Lars's latest comments come more than two years after he told METALLICA's So What! fan-club magazine that he is no longer bothered by people's criticism of his drumming abilities. At the time, the Danish-born musician said: "Unlike years ago, I basically don't read any of the interviews that the other guys [in METALLICA] do. 20 or 30 years ago, we would all sit and fucking read every page of Kerrang! and every page of Circus magazine, see what so-and-so's saying and what the other band members were saying, what James [Hetfield, METALLICA guitarist/vocalist] was saying about this and that. Now there's just none of that. I also don't really read what people say about METALLICA.
"I'll say that occasionally, once every six months or something like that, it's kind of fun to go through the trolling section just because of the ridiculousness of all of it, but it's not something that I do regularly anymore," he revealed. "20 years ago, it would've been, 'Oh, my God, somebody said something bad,' or, 'That person said a nasty comment in the comments section,' or whatever. Now, none of that really means anything to me."
Back in 2016, Ulrich, who has gotten a lot of flak over the years from people who accused him of being a poor drummer, told the "Talk Is Jericho" podcast that he went through a period in the mid-1980s "that probably culminated in the 'Justice' album where I felt sort of compelled to try to show ability."
According to Lars, part of the reason for him feeling insecure about his abilities was the increased competition from some of his peers.
"Listen, when you've got Dave Lombardo and Charlie Benante breathing down your back, it was, like, 'Okay, I've gotta…' I tried to step it up a little bit and tried to do my own thing and do all this crazy shit," he said. "I was trying really hard to push the drums kind of into the foreground. And then, after like a year or two of that, I was, like, 'Okay. Seriously? Just do your thing. Chill out. Support the riffs. Do what's best for the song.' So since around I guess the late '80s — so I guess it's been, like, 25 years now — the only thing that's really interested me is just doing the best thing for the song."
Asked in a 2008 interview with U.K.'s Rhythm magazine if he was troubled by the fact that he's gotten a lot of flak over the years from people who accused him of being a poor drummer, Lars said: "It used to, back in the day — and I spent a lot of time overcompensating for that on the early records. But then you wake up one day and you're like, whatever. It hasn't bothered me for [many] years. I'm no Joey Jordison, I'm no Mike Portnoy, and I have nothing but love and respect and admiration for all those guys. When I hear some of the young dudes, they blow my mind with what they can do with their feet and stuff — but it's not something that makes me go, 'I need to feel better about myself so I'm gonna learn how to do what they do with my feet.' I'm not a particularly accomplished drummer but I am very, very, very good at understanding the role of the drums next to James Hetfield's rhythm guitar. I guarantee you I'm the best guy in the world for that, and that's enough for me."

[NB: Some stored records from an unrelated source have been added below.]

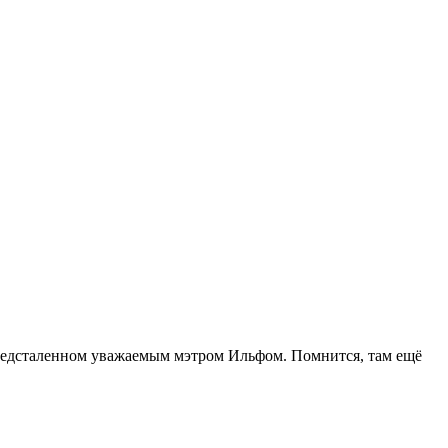
, предсталенном уважаемым мэтром Ильфом. Помнится, там ещё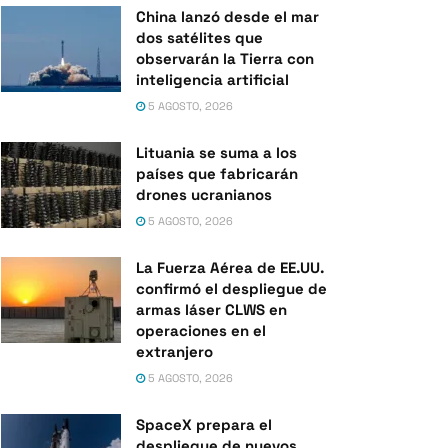
China lanzó desde el mar
dos satélites que
observarán la Tierra con
inteligencia artificial
5 AGOSTO, 2026
Lituania se suma a los
países que fabricarán
drones ucranianos
5 AGOSTO, 2026
La Fuerza Aérea de EE.UU.
confirmó el despliegue de
armas láser CLWS en
operaciones en el
extranjero
5 AGOSTO, 2026
SpaceX prepara el
despliegue de nuevos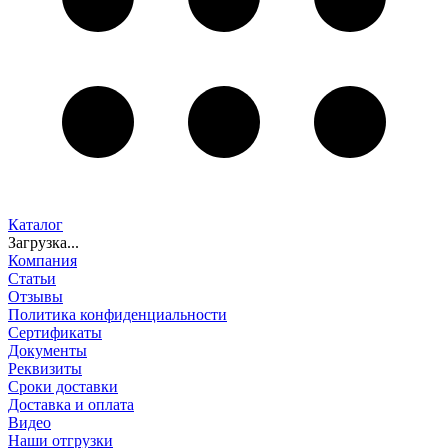
Каталог
Загрузка...
Компания
Статьи
Отзывы
Политика конфиденциальности
Сертификаты
Документы
Реквизиты
Сроки доставки
Доставка и оплата
Видео
Наши отгрузки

Ulrich stated about his playing ability in a 2012 interview with DRUM! magazine: "I usually feel like I've regressed. [Laughs] I'm like, 'Why can't I do that anymore?'" He continued: "I can't say that I necessarily sit down to practice, like, 'I'm going to play and practice so I can get better.' What happens is that I just sit down and kind of play to just more stay in shape."

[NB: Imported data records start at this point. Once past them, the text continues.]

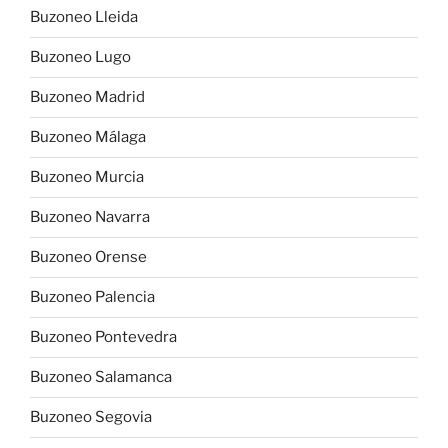
Buzoneo Lleida
Buzoneo Lugo
Buzoneo Madrid
Buzoneo Málaga
Buzoneo Murcia
Buzoneo Navarra
Buzoneo Orense
Buzoneo Palencia
Buzoneo Pontevedra
Buzoneo Salamanca
Buzoneo Segovia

Ulrich added: "You know, METALLICA was up to two or three months off [in 2011], and I would sit down, I have an iPod next to my drums so I can play along to all kind of crazy stuff, and try to see if I can land in the same zip code of some of that stuff occasionally. But I can't say that I sit down to necessarily practice to sort of get better. For most of my stuff, it's about listening and about interpreting stuff that I'm listening to. So all the kind of sitting down and, you know, 'Now I'm going to do thirty-second-note paradiddles standing on my head — you know what I mean? I don't do that kind of stuff so much. For me it's more about the regimen of staying in shape, running every day, eating healthy, you know, being on top of that side of it."